%%

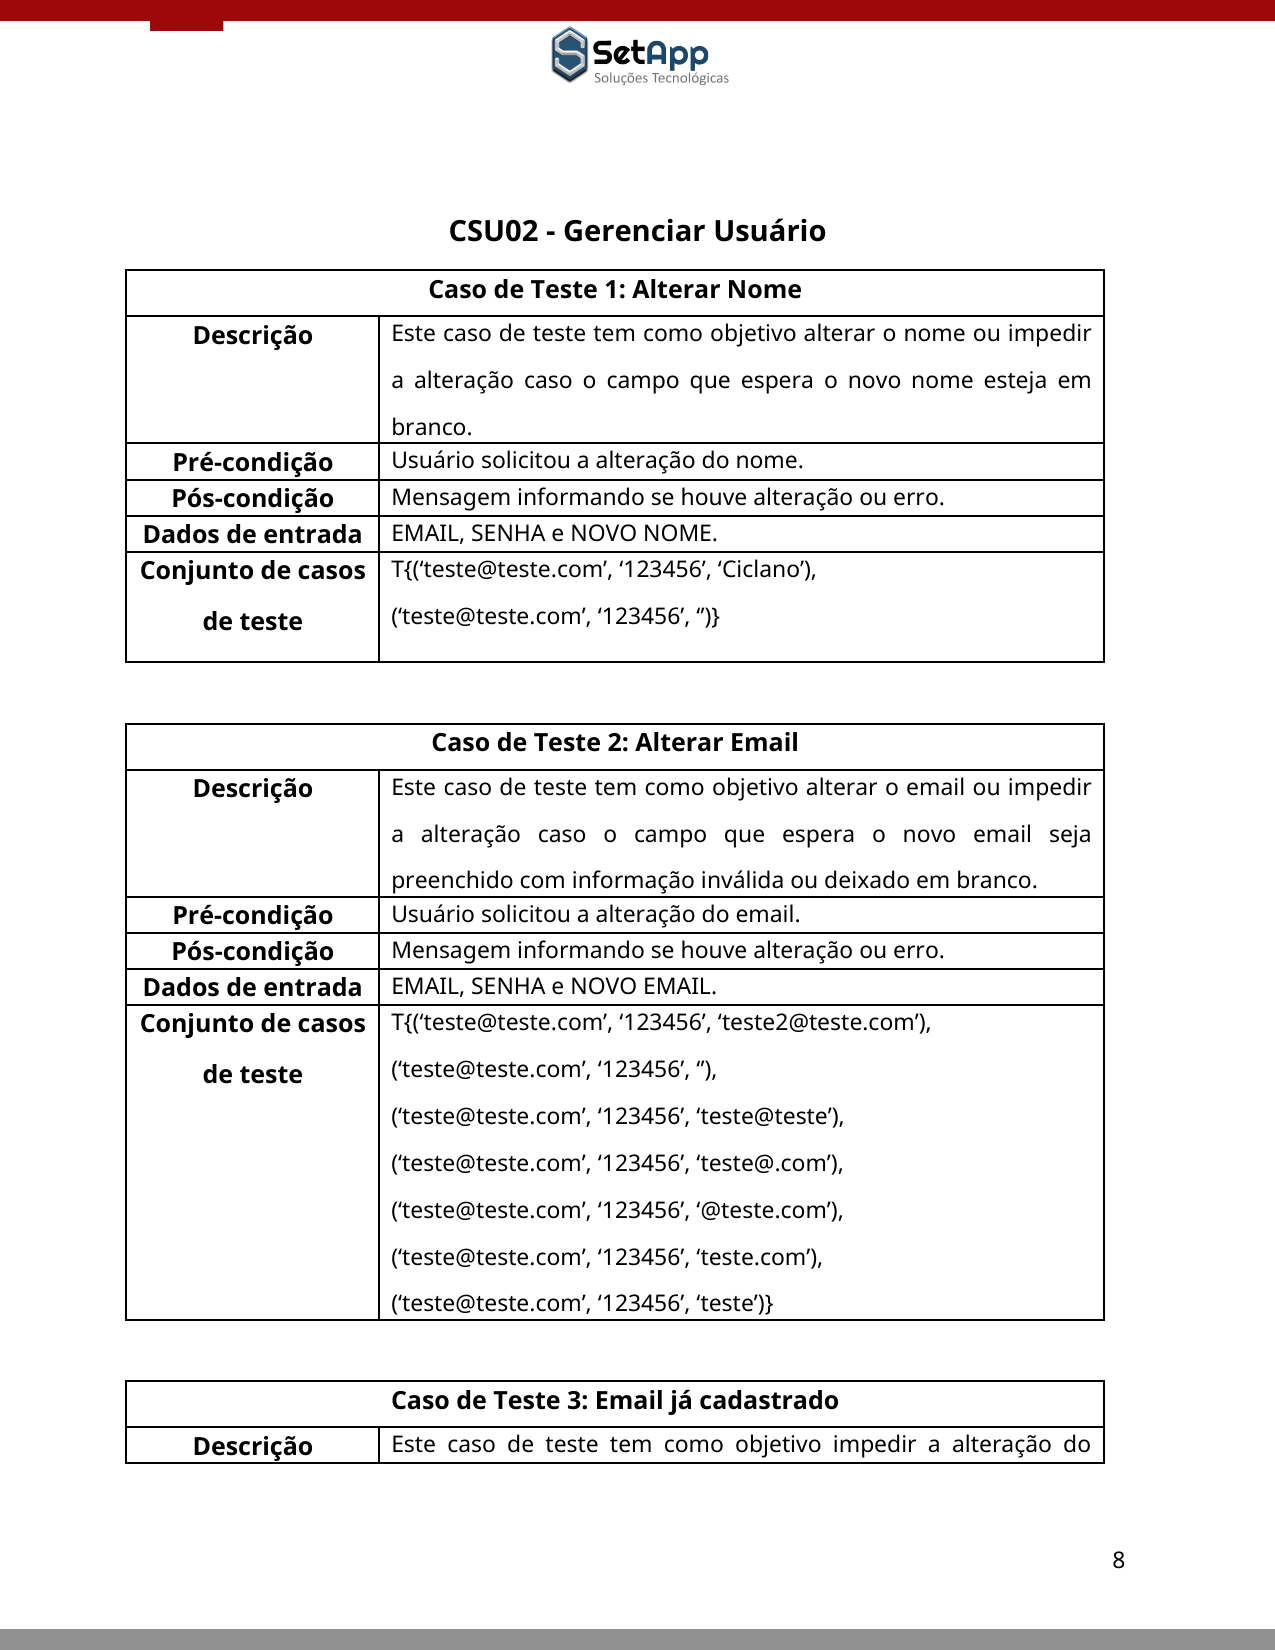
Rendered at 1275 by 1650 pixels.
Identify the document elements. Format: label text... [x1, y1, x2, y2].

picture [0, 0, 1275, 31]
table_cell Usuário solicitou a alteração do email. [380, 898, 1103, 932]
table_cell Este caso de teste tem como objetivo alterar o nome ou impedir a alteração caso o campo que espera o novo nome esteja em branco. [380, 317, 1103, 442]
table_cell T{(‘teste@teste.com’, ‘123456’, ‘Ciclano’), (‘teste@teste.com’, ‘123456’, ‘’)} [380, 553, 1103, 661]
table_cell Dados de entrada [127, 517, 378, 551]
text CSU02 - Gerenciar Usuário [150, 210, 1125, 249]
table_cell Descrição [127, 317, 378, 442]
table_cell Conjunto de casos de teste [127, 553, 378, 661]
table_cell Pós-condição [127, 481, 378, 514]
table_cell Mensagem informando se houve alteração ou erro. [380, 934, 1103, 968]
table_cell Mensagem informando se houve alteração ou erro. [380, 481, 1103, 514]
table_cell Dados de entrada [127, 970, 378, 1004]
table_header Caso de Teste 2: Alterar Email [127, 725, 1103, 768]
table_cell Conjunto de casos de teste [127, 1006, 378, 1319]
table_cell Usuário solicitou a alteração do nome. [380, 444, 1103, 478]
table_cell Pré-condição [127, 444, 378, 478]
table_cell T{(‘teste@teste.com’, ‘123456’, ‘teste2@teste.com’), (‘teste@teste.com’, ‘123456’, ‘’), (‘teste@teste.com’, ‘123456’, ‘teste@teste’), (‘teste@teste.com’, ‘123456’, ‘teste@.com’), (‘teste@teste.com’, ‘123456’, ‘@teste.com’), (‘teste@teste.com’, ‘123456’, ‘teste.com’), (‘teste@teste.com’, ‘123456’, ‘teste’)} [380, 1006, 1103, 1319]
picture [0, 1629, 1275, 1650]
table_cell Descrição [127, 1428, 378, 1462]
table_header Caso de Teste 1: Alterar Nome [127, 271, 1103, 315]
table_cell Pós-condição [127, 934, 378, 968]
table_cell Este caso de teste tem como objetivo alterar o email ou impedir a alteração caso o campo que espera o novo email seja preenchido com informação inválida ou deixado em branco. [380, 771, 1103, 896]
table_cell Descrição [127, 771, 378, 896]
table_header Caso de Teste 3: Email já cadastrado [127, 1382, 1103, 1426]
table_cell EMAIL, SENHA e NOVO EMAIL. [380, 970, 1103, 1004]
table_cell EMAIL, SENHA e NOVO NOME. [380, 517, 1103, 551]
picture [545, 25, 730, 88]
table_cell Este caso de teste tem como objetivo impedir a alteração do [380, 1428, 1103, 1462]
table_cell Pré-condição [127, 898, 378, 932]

%%

* **Given instruction**
Could you reproduce the records above verbatim, leaving the pictures out of your answer?

* **Task solution**
Rendered at 1275 by 1650 pixels.
Identify the document elements. Format: label text... [x1, y1, x2, y2].

picture [0, 0, 1275, 31]
table_cell Usuário solicitou a alteração do email. [380, 898, 1103, 932]
table_cell Este caso de teste tem como objetivo alterar o nome ou impedir a alteração caso o campo que espera o novo nome esteja em branco. [380, 317, 1103, 442]
table_cell T{(‘teste@teste.com’, ‘123456’, ‘Ciclano’), (‘teste@teste.com’, ‘123456’, ‘’)} [380, 553, 1103, 661]
table_cell Dados de entrada [127, 517, 378, 551]
text CSU02 - Gerenciar Usuário [150, 210, 1125, 249]
table_cell Descrição [127, 317, 378, 442]
table_cell Conjunto de casos de teste [127, 553, 378, 661]
table_cell Pós-condição [127, 481, 378, 514]
table_cell Mensagem informando se houve alteração ou erro. [380, 934, 1103, 968]
table_cell Mensagem informando se houve alteração ou erro. [380, 481, 1103, 514]
table_cell Dados de entrada [127, 970, 378, 1004]
table_header Caso de Teste 2: Alterar Email [127, 725, 1103, 768]
table_cell Conjunto de casos de teste [127, 1006, 378, 1319]
table_cell Usuário solicitou a alteração do nome. [380, 444, 1103, 478]
table_cell Pré-condição [127, 444, 378, 478]
table_cell T{(‘teste@teste.com’, ‘123456’, ‘teste2@teste.com’), (‘teste@teste.com’, ‘123456’, ‘’), (‘teste@teste.com’, ‘123456’, ‘teste@teste’), (‘teste@teste.com’, ‘123456’, ‘teste@.com’), (‘teste@teste.com’, ‘123456’, ‘@teste.com’), (‘teste@teste.com’, ‘123456’, ‘teste.com’), (‘teste@teste.com’, ‘123456’, ‘teste’)} [380, 1006, 1103, 1319]
picture [0, 1629, 1275, 1650]
table_cell Descrição [127, 1428, 378, 1462]
table_header Caso de Teste 1: Alterar Nome [127, 271, 1103, 315]
table_cell Pós-condição [127, 934, 378, 968]
table_cell Este caso de teste tem como objetivo alterar o email ou impedir a alteração caso o campo que espera o novo email seja preenchido com informação inválida ou deixado em branco. [380, 771, 1103, 896]
table_cell Descrição [127, 771, 378, 896]
table_header Caso de Teste 3: Email já cadastrado [127, 1382, 1103, 1426]
table_cell EMAIL, SENHA e NOVO EMAIL. [380, 970, 1103, 1004]
table_cell EMAIL, SENHA e NOVO NOME. [380, 517, 1103, 551]
picture [545, 25, 730, 88]
table_cell Este caso de teste tem como objetivo impedir a alteração do [380, 1428, 1103, 1462]
table_cell Pré-condição [127, 898, 378, 932]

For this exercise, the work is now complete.